DESCRIPTION OF THE TASK:
Set down exactly the lines in the records below that run from the line with "Temperature | | |" to the line with "145.0 | 164 |", inclusive, and nothing more.

INFORMATION GIVEN:
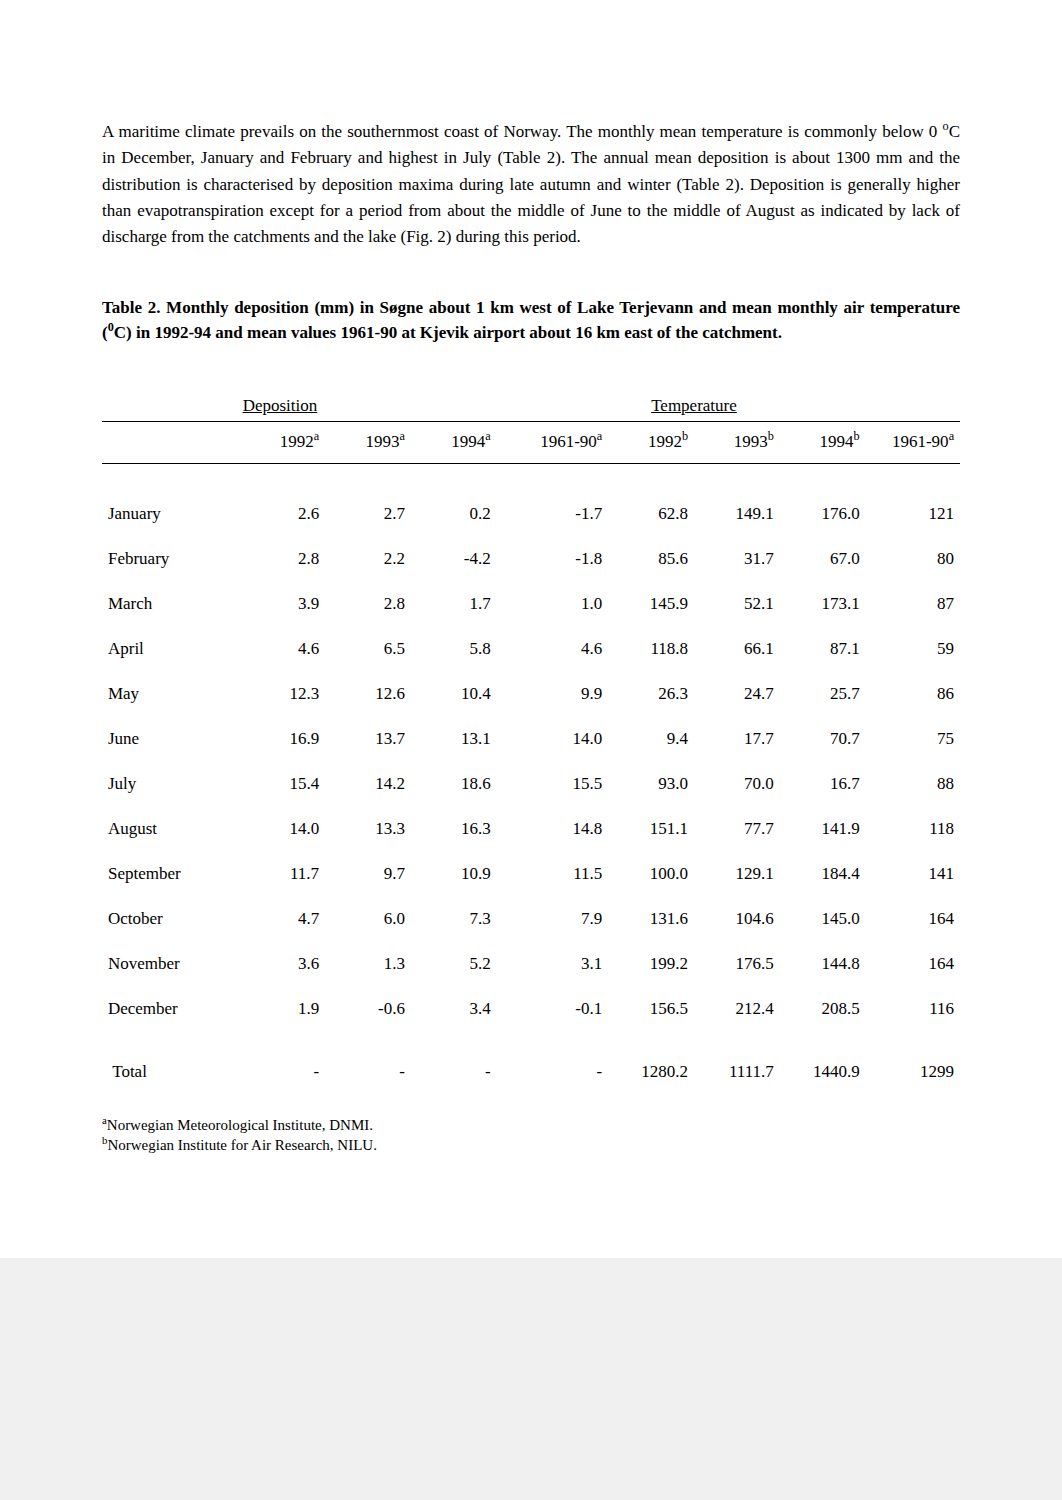A maritime climate prevails on the southernmost coast of Norway. The monthly mean temperature is commonly below 0 oC in December, January and February and highest in July (Table 2). The annual mean deposition is about 1300 mm and the distribution is characterised by deposition maxima during late autumn and winter (Table 2). Deposition is generally higher than evapotranspiration except for a period from about the middle of June to the middle of August as indicated by lack of discharge from the catchments and the lake (Fig. 2) during this period.
Table 2. Monthly deposition (mm) in Søgne about 1 km west of Lake Terjevann and mean monthly air temperature (0C) in 1992-94 and mean values 1961-90 at Kjevik airport about 16 km east of the catchment.
| | Deposition | | | Temperature | | |
| --- | --- | --- | --- | --- | --- | --- |
| | 1992 a | 1993 a | 1994 a | 1961-90 a | 1992 b | 1993 b | 1994 b | 1961-90 a |
| January | 2.6 | 2.7 | 0.2 | -1.7 | 62.8 | 149.1 | 176.0 | 121 |
| February | 2.8 | 2.2 | -4.2 | -1.8 | 85.6 | 31.7 | 67.0 | 80 |
| March | 3.9 | 2.8 | 1.7 | 1.0 | 145.9 | 52.1 | 173.1 | 87 |
| April | 4.6 | 6.5 | 5.8 | 4.6 | 118.8 | 66.1 | 87.1 | 59 |
| May | 12.3 | 12.6 | 10.4 | 9.9 | 26.3 | 24.7 | 25.7 | 86 |
| June | 16.9 | 13.7 | 13.1 | 14.0 | 9.4 | 17.7 | 70.7 | 75 |
| July | 15.4 | 14.2 | 18.6 | 15.5 | 93.0 | 70.0 | 16.7 | 88 |
| August | 14.0 | 13.3 | 16.3 | 14.8 | 151.1 | 77.7 | 141.9 | 118 |
| September | 11.7 | 9.7 | 10.9 | 11.5 | 100.0 | 129.1 | 184.4 | 141 |
| October | 4.7 | 6.0 | 7.3 | 7.9 | 131.6 | 104.6 | 145.0 | 164 |
| November | 3.6 | 1.3 | 5.2 | 3.1 | 199.2 | 176.5 | 144.8 | 164 |
| December | 1.9 | -0.6 | 3.4 | -0.1 | 156.5 | 212.4 | 208.5 | 116 |
| Total | - | - | - | - | 1280.2 | 1111.7 | 1440.9 | 1299 |
aNorwegian Meteorological Institute, DNMI.
bNorwegian Institute for Air Research, NILU.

EXERCISE SOLUTION:
| | Deposition | | | Temperature | | |
| --- | --- | --- | --- | --- | --- | --- |
| | 1992 a | 1993 a | 1994 a | 1961-90 a | 1992 b | 1993 b | 1994 b | 1961-90 a |
| January | 2.6 | 2.7 | 0.2 | -1.7 | 62.8 | 149.1 | 176.0 | 121 |
| February | 2.8 | 2.2 | -4.2 | -1.8 | 85.6 | 31.7 | 67.0 | 80 |
| March | 3.9 | 2.8 | 1.7 | 1.0 | 145.9 | 52.1 | 173.1 | 87 |
| April | 4.6 | 6.5 | 5.8 | 4.6 | 118.8 | 66.1 | 87.1 | 59 |
| May | 12.3 | 12.6 | 10.4 | 9.9 | 26.3 | 24.7 | 25.7 | 86 |
| June | 16.9 | 13.7 | 13.1 | 14.0 | 9.4 | 17.7 | 70.7 | 75 |
| July | 15.4 | 14.2 | 18.6 | 15.5 | 93.0 | 70.0 | 16.7 | 88 |
| August | 14.0 | 13.3 | 16.3 | 14.8 | 151.1 | 77.7 | 141.9 | 118 |
| September | 11.7 | 9.7 | 10.9 | 11.5 | 100.0 | 129.1 | 184.4 | 141 |
| October | 4.7 | 6.0 | 7.3 | 7.9 | 131.6 | 104.6 | 145.0 | 164 |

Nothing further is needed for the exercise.